His new book seems to argue that the future of business is actually ‘free’. I haven’t had time to read it all but the crux appears to be that if something can be made available digitally then it should also be free. That this information is contained in a book currently retailing for £18.99 might seem a bit ironic but I’d encourage you to obtain a free read (or listen) here.

To be fair to him he’s not essentially saying that people shouldn’t get paid for their work – otherwise he’d have probably wasted his time writing a book - but that there should be different methods of payment and probably different pricing structures. Personally I’d worry about who sets the price and how, in the future, we’re ever going to make money from any artistic endeavours. Do we have to get out our begging bowls, or is it all about the PR?

You gotta PRay to get paid

Spotify launched a clever PR offensive this week. The message was that they’ve developed an app for mobile use of the service but they were concerned that apple might not approve it for use because if you can stream things then why would you buy them from itunes? They were subtly accusing apple of potentially being anti-competitive; a commercial giant abusing its market-dominance? Heaven forbid, who’d have thunk it, perish the thought, etc.

Common consensus is that file-sharing may be a thing of the past if people can stream any music they want, for free. In the UK Spotify is our leading exponent of this – and very good it is too, I’m using it as I write this.

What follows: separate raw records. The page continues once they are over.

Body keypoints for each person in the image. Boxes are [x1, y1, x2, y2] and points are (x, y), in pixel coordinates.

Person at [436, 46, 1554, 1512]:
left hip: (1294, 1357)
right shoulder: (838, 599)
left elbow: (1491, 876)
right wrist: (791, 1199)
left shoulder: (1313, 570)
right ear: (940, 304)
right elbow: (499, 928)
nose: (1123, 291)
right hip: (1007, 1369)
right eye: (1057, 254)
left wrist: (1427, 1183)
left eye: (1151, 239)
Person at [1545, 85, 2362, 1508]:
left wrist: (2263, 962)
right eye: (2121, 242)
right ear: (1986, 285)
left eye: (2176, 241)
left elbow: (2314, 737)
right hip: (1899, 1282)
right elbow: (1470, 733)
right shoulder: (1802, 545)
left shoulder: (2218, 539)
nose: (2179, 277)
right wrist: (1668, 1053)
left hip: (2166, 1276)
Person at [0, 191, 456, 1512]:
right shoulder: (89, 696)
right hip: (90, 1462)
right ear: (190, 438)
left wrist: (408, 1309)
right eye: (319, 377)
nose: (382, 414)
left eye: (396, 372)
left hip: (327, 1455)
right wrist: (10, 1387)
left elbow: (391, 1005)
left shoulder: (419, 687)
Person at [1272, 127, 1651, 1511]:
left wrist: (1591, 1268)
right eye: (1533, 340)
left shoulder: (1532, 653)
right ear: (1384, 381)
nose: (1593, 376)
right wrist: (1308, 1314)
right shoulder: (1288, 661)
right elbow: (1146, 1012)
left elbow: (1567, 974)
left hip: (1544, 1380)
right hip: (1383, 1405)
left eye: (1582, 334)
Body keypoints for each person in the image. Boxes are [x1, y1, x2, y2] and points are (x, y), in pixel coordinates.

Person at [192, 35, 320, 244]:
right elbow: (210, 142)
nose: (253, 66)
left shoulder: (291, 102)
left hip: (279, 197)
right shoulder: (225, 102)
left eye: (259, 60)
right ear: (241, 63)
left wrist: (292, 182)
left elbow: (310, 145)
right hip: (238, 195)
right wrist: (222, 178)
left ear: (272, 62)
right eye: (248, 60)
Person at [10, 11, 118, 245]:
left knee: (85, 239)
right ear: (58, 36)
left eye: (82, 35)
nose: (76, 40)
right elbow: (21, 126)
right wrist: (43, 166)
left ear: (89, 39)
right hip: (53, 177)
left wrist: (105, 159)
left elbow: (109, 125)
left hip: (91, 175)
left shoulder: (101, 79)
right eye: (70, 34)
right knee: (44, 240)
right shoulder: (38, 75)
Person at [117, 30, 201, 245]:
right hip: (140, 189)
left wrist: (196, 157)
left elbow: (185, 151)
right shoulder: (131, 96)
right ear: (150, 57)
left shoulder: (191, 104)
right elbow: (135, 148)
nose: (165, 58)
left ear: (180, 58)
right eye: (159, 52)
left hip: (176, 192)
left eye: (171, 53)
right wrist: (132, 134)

Educated commentators have always been concerned that it’s not a good long-term model and that Spotify can never hope to pay the labels & artists what they will eventually demand for the rights. Most Spotify users currently use the free model which gives you an advert after every four songs, but as every user will know the variety of advertisers and content isn’t vast, suggesting that the Spotify business model is very reliant on people upgrading to the £9.99 per month premium offering.
Notably the suggestion is that the mobile model will only be available to premium, i.e. paying, users and may therefore be the prime route for Spotify to take. If apple were to turn it down then as the key player in the mobile + music market they’d be dealing a serious blow to Spotify’s chances – and potentially the music business as a whole since it’s largely believed that the labels have a share in Spotify. Hence this week’s PR efforts.

Is there a conclusion?

Amusingly there was a banner ad on Spotify as I was using it, for Chris Anderson’s book. The caption was ‘get free for less’. As far as I can tell, free is free – but if no-one gets paid then nothing (of any worth) will get made.
Musicians have some work to do to illustrate the fact that they have to get paid, that people can’t live without money – unless they live with their parents of course.

If we assume that most of the people involved in file-sharing, those who think musicians shouldn’t earn from their online rights are under-25 then we may begin to understand why they do what they do, and think what they think.

Kids don’t understand the costs of living, some of them are barely aware that money doesn’t grow on trees. Through their influential role and hold over children musicians could help us educate them about economics – what things cost and why they should pay for them. Perhaps if they understood that some musicians have to live hand-to-mouth to create their art they’d be less willing to steal from them. Maybe.